WASHINGTON - An African American officer will now lead a U.S. military service branch for the first time in history, after the Senate confirmed Gen. Charles Brown Jr. on Tuesday as U.S. Air Force Chief of Staff in a unanimous vote of 98-0.
Prior to his confirmation, Brown served as the commander of U.S. Pacific Air Forces, responsible for Air Force activities in the U.S. and Indo-Pacific Command theater spread over half the globe.
He also served as the deputy commander for U.S. Central Command, which overseas U.S. military activity in the Middle East, from July 2016-July 2018. Before that, he was the commander of U.S. Air Forces Central Command.
Brown’s historic confirmation comes as the country is engulfed in protests over racial and social injustice after African American George Floyd died in police custody last month.
“I’m thinking about how my nomination can provide some hope, but also comes with a heavy burden. I can’t fix centuries of racism in our country, nor can I fix decades of discrimination that may have impacted members of our Air Force,” Brown said Friday in a video to the Air Force.
"As the Commander of Pacific Air Forces, a senior leader in our Air Force, and an African-American, many of you may be wondering what I’m thinking about the current events surrounding the tragic death of George Floyd. Here’s what I’m thinking about..." - Gen. CQ Brown, Jr. pic.twitter.com/I2sf1067L6— PACAF (@PACAF) June 5, 2020
In the video, Brown said he hoped for the wisdom and knowledge to lead in these “difficult times” and to make improvements “so that all airmen both today and tomorrow appreciate the value of diversity and can serve in an environment where they can reach their full potential.”
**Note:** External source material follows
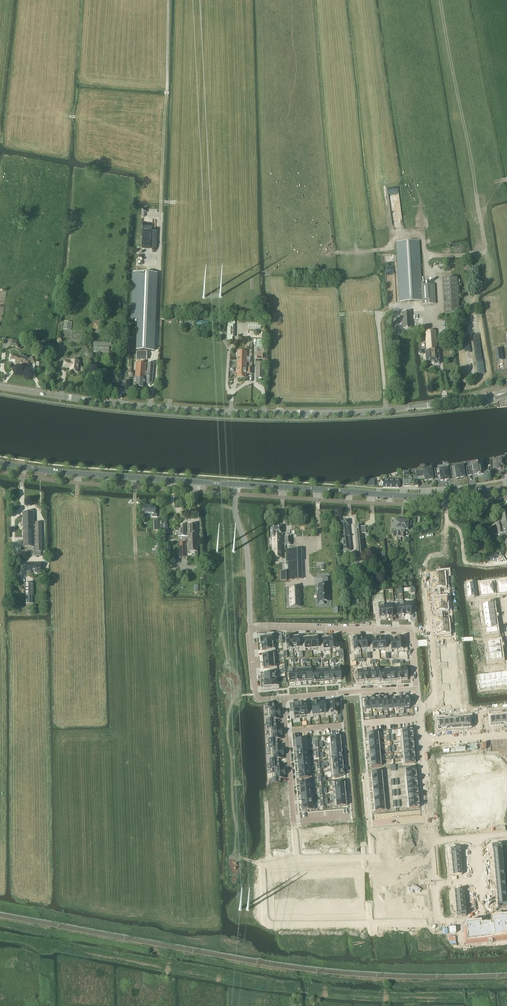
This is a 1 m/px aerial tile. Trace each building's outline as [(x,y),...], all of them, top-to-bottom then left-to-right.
[(421,285),(419,255),(419,241),(396,242),(396,255),(397,262),(399,302),(422,301),(422,305),(435,304),(434,285),(421,285)] [(138,321),(137,351),(153,351),(156,274),(132,273),(131,321),(138,321)] [(442,279),(444,314),(459,313),(457,278),(442,279)] [(410,312),(402,313),(402,325),(401,325),(401,328),(402,328),(403,329),(411,329),(410,312)] [(248,329),(260,330),(260,322),(248,321),(248,329)] [(64,323),(63,330),(71,331),(72,324),(72,323),(64,322),(64,323)] [(418,354),(420,355),(422,355),(424,353),(425,353),(426,366),(439,365),(438,351),(436,351),(435,331),(425,332),(426,350),(420,351),(418,352),(418,354)] [(111,342),(93,341),(92,352),(109,353),(109,346),(111,346),(111,342)] [(47,345),(46,350),(49,350),(48,353),(53,354),(54,346),(47,345)] [(237,352),(237,361),(246,361),(246,352),(237,352)] [(30,358),(24,357),(24,356),(19,355),(19,357),(11,355),(10,360),(15,361),(15,364),(29,366),(30,366),(30,364),(35,364),(36,359),(30,358)] [(72,360),(72,361),(71,363),(64,362),(63,368),(70,369),(70,372),(78,373),(79,362),(76,361),(74,358),(72,360)] [(147,373),(145,373),(146,364),(136,363),(134,388),(144,389),(144,379),(146,379),(146,383),(147,385),(148,385),(150,385),(151,384),(151,383),(153,364),(148,363),(147,373)] [(245,369),(236,369),(236,370),(235,370),(235,372),(236,372),(236,378),(245,378),(245,374),(247,374),(252,374),(252,373),(252,368),(246,368),(245,369)] [(120,386),(122,386),(122,393),(128,393),(129,382),(120,381),(120,386)] [(100,391),(110,393),(110,392),(111,385),(101,384),(100,391)] [(496,462),(493,463),(493,466),(494,466),(496,466),(496,469),(497,469),(498,470),(500,469),(501,469),(501,468),(504,467),(503,460),(505,459),(505,457),(505,456),(499,457),(500,460),(495,461),(496,462)] [(477,462),(471,463),(473,475),(478,474),(478,475),(484,474),(483,469),(482,469),(481,462),(477,463),(477,462)] [(464,478),(462,467),(455,468),(454,467),(449,468),(451,478),(456,477),(456,479),(464,478)] [(415,475),(408,475),(408,472),(403,472),(403,470),(403,475),(402,487),(418,487),(416,479),(424,477),(425,481),(432,480),(431,469),(423,470),(423,471),(415,472),(415,475)] [(439,469),(434,470),(436,480),(440,479),(440,481),(448,480),(447,469),(443,470),(439,470),(439,469)] [(383,487),(399,488),(399,480),(382,480),(382,483),(383,483),(383,487)] [(142,512),(142,517),(147,517),(147,514),(152,514),(152,517),(157,517),(157,514),(155,514),(155,507),(143,506),(143,512),(142,512)] [(500,514),(501,522),(496,523),(498,534),(498,533),(503,533),(506,548),(506,547),(506,512),(500,514)] [(23,548),(34,547),(33,532),(41,532),(41,523),(35,523),(35,525),(34,525),(33,513),(23,513),(23,548)] [(336,521),(337,527),(339,526),(341,552),(351,551),(348,526),(349,526),(348,520),(336,521)] [(397,537),(400,538),(401,524),(400,524),(400,520),(398,520),(398,521),(394,520),(394,521),(392,521),(392,524),(394,524),(393,529),(397,530),(397,537)] [(401,524),(400,538),(404,538),(404,530),(408,531),(409,525),(411,525),(411,522),(404,521),(404,520),(400,520),(400,524),(401,524)] [(365,527),(361,528),(361,524),(354,525),(357,555),(364,554),(362,534),(366,533),(365,527)] [(187,534),(185,534),(185,536),(187,536),(188,552),(197,552),(196,525),(187,525),(187,534)] [(280,527),(270,528),(270,538),(272,538),(272,558),(281,558),(281,536),(282,536),(282,534),(281,534),(280,527)] [(33,532),(34,547),(34,556),(41,556),(41,552),(42,552),(41,532),(33,532)] [(294,549),(286,550),(287,562),(288,562),(288,580),(297,579),(296,562),(295,562),(294,549)] [(26,564),(26,571),(34,570),(35,572),(36,573),(37,573),(38,572),(40,572),(40,570),(41,570),(41,564),(26,564)] [(439,576),(432,576),(432,582),(444,581),(443,575),(445,575),(445,572),(438,572),(439,576)] [(352,586),(357,586),(356,574),(346,575),(347,590),(352,589),(352,586)] [(322,585),(319,585),(319,596),(319,604),(324,604),(324,602),(328,602),(328,595),(328,585),(328,584),(327,577),(321,577),(322,585)] [(432,583),(432,586),(433,586),(433,589),(440,588),(440,591),(447,591),(447,587),(444,588),(444,581),(432,582),(432,583)] [(493,583),(487,584),(488,596),(489,596),(489,597),(492,596),(492,595),(494,595),(493,588),(497,587),(497,586),(496,583),(496,581),(492,582),(493,583)] [(505,582),(496,583),(497,586),(499,585),(500,594),(502,594),(502,595),(506,594),(506,593),(505,582)] [(33,583),(25,583),(25,604),(32,604),(32,596),(33,596),(33,583)] [(480,583),(477,584),(478,590),(481,589),(482,597),(484,596),(484,597),(488,597),(488,596),(487,584),(481,585),(480,583)] [(468,590),(467,591),(467,594),(468,594),(469,598),(470,599),(473,599),(473,598),(475,597),(475,594),(475,591),(474,591),(474,590),(478,590),(477,584),(473,584),(473,586),(467,586),(468,590)] [(298,588),(288,588),(288,590),(289,590),(289,589),(290,589),(291,589),(291,595),(290,595),(290,608),(295,607),(299,607),(300,607),(300,605),(299,592),(298,592),(298,588)] [(441,598),(433,599),(434,605),(446,604),(446,598),(448,598),(447,595),(440,595),(441,598)] [(409,604),(403,604),(404,616),(410,615),(410,608),(413,608),(412,601),(409,601),(409,604)] [(378,604),(375,604),(375,611),(379,611),(379,618),(386,617),(384,606),(384,602),(378,603),(378,604)] [(397,602),(394,603),(394,609),(397,609),(398,616),(401,616),(404,616),(403,604),(403,602),(397,602)] [(391,605),(384,606),(386,617),(386,618),(389,618),(389,617),(392,617),(391,610),(394,609),(394,603),(390,603),(391,605)] [(446,604),(434,605),(434,606),(435,612),(442,611),(442,614),(449,614),(449,610),(446,610),(446,605),(446,604)] [(436,625),(436,628),(448,627),(447,621),(450,621),(449,617),(443,618),(443,621),(436,622),(436,625)] [(448,627),(436,628),(437,635),(444,634),(444,637),(451,637),(451,633),(448,633),(448,627)] [(267,637),(260,637),(261,644),(274,642),(273,642),(272,642),(271,636),(272,636),(274,636),(274,633),(267,633),(267,637)] [(330,638),(329,638),(330,651),(330,650),(330,649),(336,649),(336,650),(340,650),(339,643),(336,643),(335,637),(334,637),(333,636),(330,637),(330,638)] [(286,644),(283,644),(283,651),(287,651),(287,650),(293,650),(292,637),(285,638),(286,644)] [(292,637),(293,650),(293,649),(299,649),(299,652),(302,651),(302,644),(299,645),(298,637),(292,637)] [(304,644),(302,644),(302,651),(305,651),(305,649),(311,649),(311,651),(310,638),(309,638),(309,637),(305,637),(305,638),(304,638),(305,644),(304,644)] [(316,637),(310,638),(311,651),(317,650),(317,652),(321,652),(320,645),(318,645),(317,645),(316,637)] [(323,645),(320,645),(321,652),(324,651),(324,652),(330,651),(329,638),(328,638),(328,637),(324,637),(324,638),(323,639),(323,645)] [(359,638),(360,650),(360,649),(366,649),(367,653),(370,653),(369,646),(366,646),(365,638),(359,639),(359,638)] [(384,638),(378,639),(379,650),(385,649),(385,653),(388,653),(388,646),(385,646),(384,638)] [(403,638),(396,639),(397,650),(404,650),(404,651),(407,651),(407,644),(403,645),(403,638)] [(372,645),(369,646),(370,653),(373,652),(373,650),(379,650),(378,639),(372,640),(372,645)] [(391,646),(388,646),(388,653),(391,653),(391,651),(397,650),(396,639),(390,640),(391,646)] [(500,641),(486,643),(487,649),(501,647),(502,647),(501,643),(500,643),(500,641)] [(274,642),(261,644),(262,650),(268,649),(268,650),(268,652),(275,652),(274,642)] [(447,648),(440,649),(441,655),(452,654),(452,648),(454,647),(454,644),(447,645),(447,648)] [(268,655),(262,656),(263,662),(276,661),(276,660),(273,661),(273,655),(275,655),(275,652),(268,652),(268,655)] [(452,654),(441,655),(441,661),(448,660),(449,664),(456,663),(455,660),(453,660),(452,654)] [(263,663),(262,663),(262,667),(263,667),(263,668),(270,668),(270,671),(277,670),(276,661),(263,662),(263,663)] [(449,670),(442,670),(443,676),(442,676),(442,677),(455,675),(454,675),(454,669),(456,669),(456,666),(449,666),(449,670)] [(264,676),(263,676),(263,679),(264,679),(264,680),(276,679),(276,673),(277,673),(277,670),(270,671),(270,673),(270,674),(264,674),(264,676)] [(455,675),(442,677),(443,683),(450,682),(451,685),(458,685),(457,681),(455,682),(455,675)] [(276,679),(264,680),(265,687),(272,686),(272,689),(279,689),(278,685),(277,685),(276,686),(275,680),(276,680),(276,679)] [(451,691),(444,692),(445,698),(456,697),(456,691),(458,691),(458,687),(451,688),(451,691)] [(445,698),(444,699),(445,702),(445,705),(452,704),(453,707),(460,707),(459,703),(457,703),(456,697),(445,698)] [(330,709),(328,709),(328,716),(338,715),(337,708),(338,708),(338,705),(337,705),(336,701),(330,702),(330,707),(330,709)] [(311,711),(309,711),(310,718),(313,717),(313,716),(319,716),(318,703),(317,703),(317,702),(314,703),(311,703),(312,710),(311,711)] [(324,702),(318,703),(319,716),(325,715),(325,716),(328,716),(328,709),(325,709),(324,707),(324,702)] [(274,704),(265,704),(266,709),(267,709),(267,714),(280,713),(280,710),(279,710),(279,707),(274,708),(274,704)] [(299,705),(300,718),(306,718),(307,720),(310,720),(310,718),(309,711),(307,711),(306,711),(305,704),(303,704),(299,704),(299,705)] [(293,712),(290,712),(291,719),(300,718),(299,705),(293,705),(294,712),(293,712)] [(268,720),(267,720),(267,724),(275,724),(275,720),(280,719),(280,716),(280,713),(267,714),(268,720)] [(275,724),(267,724),(267,729),(268,729),(269,734),(282,733),(281,730),(281,727),(276,727),(275,724)] [(269,739),(268,739),(269,744),(277,743),(277,739),(282,739),(282,736),(282,733),(269,734),(269,739)] [(277,743),(269,744),(269,749),(270,749),(270,754),(283,753),(283,750),(282,747),(278,747),(277,743)] [(271,759),(270,759),(270,764),(279,763),(278,759),(283,759),(283,756),(283,753),(270,754),(271,759)] [(279,763),(270,764),(270,768),(272,768),(272,774),(285,772),(284,770),(284,766),(279,767),(279,763)] [(273,779),(271,779),(272,784),(280,783),(280,779),(285,778),(285,775),(285,772),(272,774),(273,779)] [(281,785),(270,786),(270,791),(271,791),(271,794),(287,793),(286,790),(286,789),(282,789),(281,785)] [(271,798),(271,802),(283,801),(282,797),(287,797),(287,796),(287,793),(271,794),(271,798)] [(283,801),(271,802),(271,807),(272,807),(273,810),(288,809),(288,806),(288,805),(283,805),(283,801)] [(273,814),(272,814),(273,819),(284,818),(284,814),(288,813),(288,812),(288,809),(273,810),(273,814)] [(284,818),(273,819),(273,823),(274,823),(274,827),(290,825),(289,822),(289,821),(285,821),(284,818)] [(274,830),(274,835),(286,834),(285,830),(290,829),(290,828),(290,825),(274,827),(274,830)] [(286,834),(274,835),(274,839),(275,839),(276,843),(291,841),(291,838),(291,837),(286,838),(286,834)] [(276,846),(275,847),(275,851),(287,850),(287,846),(291,845),(291,844),(291,841),(276,843),(276,846)] [(295,898),(285,899),(286,911),(296,910),(296,912),(295,898)] [(295,898),(296,912),(306,911),(305,899),(295,900),(295,898)] [(315,898),(305,899),(306,911),(311,911),(316,910),(315,898)] [(340,898),(331,899),(332,911),(341,910),(341,912),(340,898)] [(340,898),(341,912),(351,911),(350,898),(341,899),(340,898)] [(360,898),(350,898),(351,911),(356,911),(356,910),(361,910),(360,898)] [(285,899),(275,900),(277,912),(282,912),(286,912),(286,911),(285,899)] [(331,899),(321,899),(322,912),(327,911),(327,912),(332,911),(331,899)] [(466,925),(467,941),(471,941),(474,940),(478,940),(482,939),(485,940),(489,939),(492,939),(496,938),(500,939),(503,937),(506,938),(506,918),(494,920),(494,925),(481,926),(481,924),(466,925)]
He spoke candidly about his own experiences of racism, which he said “didn't always sing of liberty and equality,” from being asked, “Are you a pilot?” as he wore the same flight suit and flight wings as the other white pilots in his squadron, to being told by other African Americans that he “wasn’t black enough” since he was spending more time with his squadron than with them.
Sen. Jim Inhofe, chairman of the Senate Armed Services committee, called Brown an “inspiring leader — brave, authentic, and unifying” — whose expertise in the Indo-Pacific theater will be an asset as the military turns more of its focus toward that part of the globe.
Former Chairman of the Joint Chiefs of Staff, Adm. (Ret.) Mike Mullen, called Brown’s confirmation Tuesday “a big step in the right direction,” but he worried about a shrinking pool of African American leaders in the U.S. military.
“I left some eight-and-a-half years ago, and I worry a great deal that we've regressed since that time because the numbers just aren't there,” he said.
Brown, an F-16 fighter jet pilot, has flown nearly 3,000 hours and 130 combat hours during his more than 35 years of service. He was commissioned in 1984 as a distinguished graduate of the ROTC program at Texas Tech University.
Brown was nominated March 2 to replace Gen. David Goldfein, who is expected to retire in the coming weeks from the top Air Force job. Goldfein, another command pilot, served as vice chief of staff of the Air Force, director of the Joint staff and commander of U.S. Air Forces Central Command prior to becoming chief of the Air Force.